Using Betting Line Movement for Against-the-Spread College Football Predictions
How accurate are college football predictions that are based on betting line movement? For sports bettors in general, and college football bettors specifically, the movement of the point spread (the betting line) from where it opened to where it appears to be headed is considered important enough to note by virtually every college football betting analyst or handicapper. The value or significance attached to that line movement varies, but its ubiquity in college football betting conversations warrants an examination. This article is intended to summarize the results of that examination conducted by our analysis here at CollegeFootballWinning.com. The college football predictions in question are those against-the-spread.
Line Movement Defined
For the purposes of our investigation into the predictive power of line movement, we used opening and closing betting lines (point spreads) to see how often that direction (from opening to closing point spread) indicated the correct against-the-spread outcome. Consider the following example: For the 2015 College Football National Championship game, Oregon opened as a 7.5-point favorite and closed as a 6-point favorite over Ohio State. Since the line movement amounted to Oregon becoming less of a favorite, the line movement indication was that Ohio State was the correct betting side. Ohio State won the game outright (and covered the spread by 28 points). Therefore, using our parlance, the “line movement indicated the correct side” in that matchup.

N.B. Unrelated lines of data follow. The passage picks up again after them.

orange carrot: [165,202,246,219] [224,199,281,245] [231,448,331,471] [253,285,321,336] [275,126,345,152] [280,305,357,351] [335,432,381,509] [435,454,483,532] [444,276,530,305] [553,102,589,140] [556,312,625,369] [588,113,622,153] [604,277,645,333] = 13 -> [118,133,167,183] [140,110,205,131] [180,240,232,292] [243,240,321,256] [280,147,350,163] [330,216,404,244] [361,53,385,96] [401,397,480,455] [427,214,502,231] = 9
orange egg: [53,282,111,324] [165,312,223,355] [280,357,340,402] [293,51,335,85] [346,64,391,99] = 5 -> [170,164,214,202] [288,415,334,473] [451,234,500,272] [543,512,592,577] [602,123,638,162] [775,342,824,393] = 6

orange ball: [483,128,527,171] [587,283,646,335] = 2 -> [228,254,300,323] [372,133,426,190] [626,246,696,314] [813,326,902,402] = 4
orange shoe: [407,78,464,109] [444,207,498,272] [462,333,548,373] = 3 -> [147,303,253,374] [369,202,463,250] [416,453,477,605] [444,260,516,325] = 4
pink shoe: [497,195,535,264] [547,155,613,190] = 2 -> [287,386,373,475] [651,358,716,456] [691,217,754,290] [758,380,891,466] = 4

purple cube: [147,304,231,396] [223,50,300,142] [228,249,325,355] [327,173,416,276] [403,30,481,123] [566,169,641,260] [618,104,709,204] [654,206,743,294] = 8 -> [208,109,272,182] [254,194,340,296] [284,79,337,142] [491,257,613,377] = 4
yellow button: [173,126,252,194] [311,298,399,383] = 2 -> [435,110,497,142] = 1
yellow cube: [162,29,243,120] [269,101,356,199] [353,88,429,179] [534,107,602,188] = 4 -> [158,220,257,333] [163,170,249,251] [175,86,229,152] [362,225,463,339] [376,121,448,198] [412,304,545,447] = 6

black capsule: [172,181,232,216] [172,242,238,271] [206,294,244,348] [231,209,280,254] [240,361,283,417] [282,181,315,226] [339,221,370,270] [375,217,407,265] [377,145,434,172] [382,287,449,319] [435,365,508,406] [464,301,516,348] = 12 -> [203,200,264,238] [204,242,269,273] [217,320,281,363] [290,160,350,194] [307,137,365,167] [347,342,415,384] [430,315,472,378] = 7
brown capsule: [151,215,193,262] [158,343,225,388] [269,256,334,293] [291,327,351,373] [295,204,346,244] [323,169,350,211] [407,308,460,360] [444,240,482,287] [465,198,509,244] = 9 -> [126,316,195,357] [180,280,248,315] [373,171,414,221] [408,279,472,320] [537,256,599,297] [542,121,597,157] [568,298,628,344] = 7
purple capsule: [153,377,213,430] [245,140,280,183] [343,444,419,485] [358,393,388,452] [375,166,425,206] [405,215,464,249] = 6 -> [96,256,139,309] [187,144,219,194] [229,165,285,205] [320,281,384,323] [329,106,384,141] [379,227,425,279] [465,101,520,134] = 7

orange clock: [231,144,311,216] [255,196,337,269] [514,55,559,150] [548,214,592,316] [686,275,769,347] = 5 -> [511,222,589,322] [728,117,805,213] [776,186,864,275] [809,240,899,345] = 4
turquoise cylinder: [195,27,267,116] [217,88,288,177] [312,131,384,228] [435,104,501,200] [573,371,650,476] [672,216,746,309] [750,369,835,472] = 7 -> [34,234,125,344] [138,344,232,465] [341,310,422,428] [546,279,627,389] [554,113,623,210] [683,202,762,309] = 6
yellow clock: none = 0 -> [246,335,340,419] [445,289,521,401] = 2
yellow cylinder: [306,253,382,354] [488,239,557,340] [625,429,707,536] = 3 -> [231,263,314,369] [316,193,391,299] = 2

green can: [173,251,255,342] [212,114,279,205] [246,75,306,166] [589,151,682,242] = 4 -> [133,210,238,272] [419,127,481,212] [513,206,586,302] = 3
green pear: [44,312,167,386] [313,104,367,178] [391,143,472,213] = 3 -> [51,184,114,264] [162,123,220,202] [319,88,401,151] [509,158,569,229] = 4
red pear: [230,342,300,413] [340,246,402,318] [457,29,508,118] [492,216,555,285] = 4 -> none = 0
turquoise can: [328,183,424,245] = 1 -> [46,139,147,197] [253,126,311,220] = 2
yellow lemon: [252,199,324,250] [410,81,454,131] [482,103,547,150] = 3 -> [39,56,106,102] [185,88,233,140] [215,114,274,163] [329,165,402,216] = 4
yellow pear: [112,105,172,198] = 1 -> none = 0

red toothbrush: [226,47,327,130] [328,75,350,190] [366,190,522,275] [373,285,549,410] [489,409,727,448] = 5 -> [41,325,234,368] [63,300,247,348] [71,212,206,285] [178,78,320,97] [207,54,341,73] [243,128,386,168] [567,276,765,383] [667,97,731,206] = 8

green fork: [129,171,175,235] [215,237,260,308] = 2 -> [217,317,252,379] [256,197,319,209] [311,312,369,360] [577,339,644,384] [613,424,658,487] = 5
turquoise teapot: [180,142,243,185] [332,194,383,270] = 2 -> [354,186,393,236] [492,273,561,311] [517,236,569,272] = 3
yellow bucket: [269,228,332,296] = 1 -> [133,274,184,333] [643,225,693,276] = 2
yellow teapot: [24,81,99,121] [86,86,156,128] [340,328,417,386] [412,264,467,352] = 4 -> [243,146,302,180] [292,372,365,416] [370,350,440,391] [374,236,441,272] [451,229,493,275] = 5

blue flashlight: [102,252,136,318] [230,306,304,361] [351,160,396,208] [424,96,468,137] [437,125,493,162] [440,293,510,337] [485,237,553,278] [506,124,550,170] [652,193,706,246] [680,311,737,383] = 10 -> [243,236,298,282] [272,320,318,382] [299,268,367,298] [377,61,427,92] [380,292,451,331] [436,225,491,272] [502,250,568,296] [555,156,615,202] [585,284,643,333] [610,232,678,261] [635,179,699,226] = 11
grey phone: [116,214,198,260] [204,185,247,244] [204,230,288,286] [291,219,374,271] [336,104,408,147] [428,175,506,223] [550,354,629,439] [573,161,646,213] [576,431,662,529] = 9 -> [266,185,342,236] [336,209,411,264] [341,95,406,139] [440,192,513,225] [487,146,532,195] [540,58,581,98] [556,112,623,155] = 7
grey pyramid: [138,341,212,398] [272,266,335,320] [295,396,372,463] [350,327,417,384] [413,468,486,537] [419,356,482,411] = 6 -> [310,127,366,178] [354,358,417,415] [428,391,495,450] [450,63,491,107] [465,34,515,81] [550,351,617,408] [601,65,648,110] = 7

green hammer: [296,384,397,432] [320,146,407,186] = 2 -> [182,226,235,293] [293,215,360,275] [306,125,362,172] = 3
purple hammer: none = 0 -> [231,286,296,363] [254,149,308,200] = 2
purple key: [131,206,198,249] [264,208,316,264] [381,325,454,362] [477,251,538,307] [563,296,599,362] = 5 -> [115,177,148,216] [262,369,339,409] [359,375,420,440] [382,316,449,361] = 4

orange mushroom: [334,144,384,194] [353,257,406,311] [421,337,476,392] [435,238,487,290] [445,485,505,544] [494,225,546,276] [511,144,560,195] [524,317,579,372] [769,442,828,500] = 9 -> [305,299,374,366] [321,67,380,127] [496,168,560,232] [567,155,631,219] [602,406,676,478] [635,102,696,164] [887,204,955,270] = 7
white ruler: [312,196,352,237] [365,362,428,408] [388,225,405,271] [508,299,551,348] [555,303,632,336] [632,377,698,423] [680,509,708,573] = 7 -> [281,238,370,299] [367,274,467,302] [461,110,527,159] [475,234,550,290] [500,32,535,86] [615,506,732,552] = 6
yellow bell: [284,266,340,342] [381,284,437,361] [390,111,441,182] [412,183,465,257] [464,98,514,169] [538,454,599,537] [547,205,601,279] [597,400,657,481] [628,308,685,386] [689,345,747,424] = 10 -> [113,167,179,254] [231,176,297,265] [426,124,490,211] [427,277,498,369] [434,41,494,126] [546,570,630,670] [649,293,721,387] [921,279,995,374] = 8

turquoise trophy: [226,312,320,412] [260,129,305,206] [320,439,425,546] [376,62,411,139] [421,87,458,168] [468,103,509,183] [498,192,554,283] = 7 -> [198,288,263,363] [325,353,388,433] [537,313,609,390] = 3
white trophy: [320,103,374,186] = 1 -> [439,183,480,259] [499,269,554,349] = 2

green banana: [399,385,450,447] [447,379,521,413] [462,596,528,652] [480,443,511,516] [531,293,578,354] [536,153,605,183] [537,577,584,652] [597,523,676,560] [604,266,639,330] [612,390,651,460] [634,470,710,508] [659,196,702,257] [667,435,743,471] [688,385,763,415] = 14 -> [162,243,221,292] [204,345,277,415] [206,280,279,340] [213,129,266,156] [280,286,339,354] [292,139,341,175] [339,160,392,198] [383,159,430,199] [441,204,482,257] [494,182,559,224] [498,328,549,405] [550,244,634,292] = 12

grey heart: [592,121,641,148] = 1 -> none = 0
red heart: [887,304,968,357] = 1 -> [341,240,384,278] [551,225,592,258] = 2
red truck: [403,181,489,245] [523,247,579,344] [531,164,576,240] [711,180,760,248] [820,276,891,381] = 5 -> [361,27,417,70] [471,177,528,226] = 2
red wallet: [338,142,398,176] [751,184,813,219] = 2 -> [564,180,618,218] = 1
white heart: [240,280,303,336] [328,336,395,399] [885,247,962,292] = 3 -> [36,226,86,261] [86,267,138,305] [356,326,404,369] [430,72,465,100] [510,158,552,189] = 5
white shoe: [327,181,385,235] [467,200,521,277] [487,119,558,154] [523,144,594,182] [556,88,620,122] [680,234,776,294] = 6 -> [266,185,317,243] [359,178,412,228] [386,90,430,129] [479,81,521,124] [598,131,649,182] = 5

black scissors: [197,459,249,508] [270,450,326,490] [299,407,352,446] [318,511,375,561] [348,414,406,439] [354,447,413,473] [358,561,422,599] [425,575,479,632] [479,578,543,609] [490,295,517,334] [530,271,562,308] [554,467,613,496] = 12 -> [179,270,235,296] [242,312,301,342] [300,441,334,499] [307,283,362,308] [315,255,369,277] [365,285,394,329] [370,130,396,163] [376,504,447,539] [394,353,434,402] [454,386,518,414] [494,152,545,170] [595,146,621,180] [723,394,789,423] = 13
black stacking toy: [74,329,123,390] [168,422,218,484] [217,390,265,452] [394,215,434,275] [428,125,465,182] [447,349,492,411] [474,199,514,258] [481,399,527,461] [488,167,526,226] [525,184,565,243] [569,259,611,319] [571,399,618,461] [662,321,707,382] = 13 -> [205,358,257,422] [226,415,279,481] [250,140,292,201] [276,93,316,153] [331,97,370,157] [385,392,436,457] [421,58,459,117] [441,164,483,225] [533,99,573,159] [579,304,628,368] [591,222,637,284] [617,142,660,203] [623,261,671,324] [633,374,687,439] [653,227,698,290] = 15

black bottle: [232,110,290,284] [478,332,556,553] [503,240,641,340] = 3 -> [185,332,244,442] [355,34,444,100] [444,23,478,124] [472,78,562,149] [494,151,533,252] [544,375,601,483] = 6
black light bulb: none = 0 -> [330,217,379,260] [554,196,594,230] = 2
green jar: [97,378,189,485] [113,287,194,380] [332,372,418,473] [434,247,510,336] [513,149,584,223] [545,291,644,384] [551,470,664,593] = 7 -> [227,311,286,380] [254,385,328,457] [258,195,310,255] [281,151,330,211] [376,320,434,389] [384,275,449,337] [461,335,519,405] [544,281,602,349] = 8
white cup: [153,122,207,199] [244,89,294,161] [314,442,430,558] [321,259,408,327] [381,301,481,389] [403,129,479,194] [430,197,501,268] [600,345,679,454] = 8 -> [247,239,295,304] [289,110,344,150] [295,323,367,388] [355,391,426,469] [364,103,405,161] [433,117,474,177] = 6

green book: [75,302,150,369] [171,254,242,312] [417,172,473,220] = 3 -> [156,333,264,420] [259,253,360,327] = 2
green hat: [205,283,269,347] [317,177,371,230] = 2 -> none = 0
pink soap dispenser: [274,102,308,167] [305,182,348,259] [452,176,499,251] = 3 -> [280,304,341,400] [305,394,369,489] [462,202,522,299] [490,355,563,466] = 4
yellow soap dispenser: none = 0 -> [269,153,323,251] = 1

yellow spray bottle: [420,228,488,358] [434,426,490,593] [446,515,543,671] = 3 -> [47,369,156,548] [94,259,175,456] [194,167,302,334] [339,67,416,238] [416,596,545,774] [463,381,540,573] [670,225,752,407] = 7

Betting Line Movement Facts
For the past 10 college football seasons (from 2005-2014), the closing betting line differed from the opening betting line in over 87% of all college football games. Examining this most recent season (2014-2015), that figure was up to 90.32%, so it should be understood that most college football betting lines do not end up where they began. It was, therefore, necessary to exclude from our study all games that opened and closed at the same point spread (even though many of those lines “jumped-around” between their opening and closing positions).
Looking to betting line movement for college football predictions over the past 10 seasons reveals that line movement indicated the correct side 49.34% of the time. The graph below illustrates, by year and percentage, the accuracy of college football predictions (against-the-spread) as indicated by line movement:
Based on 10 years of college football betting data, betting line movement was not a good indicator of against-the-spread outcomes. For the statistically-inclined, the average accuracy of predicting college football against-the-spread outcomes through line movement in each of the past 10 seasons is within one standard deviation of the mean. Generically using line movement for college football predictions appears to be no help whatsoever. Consequently, the college football betting world might do well to refrain from using general betting line movement as a justification for taking a position on a college football side.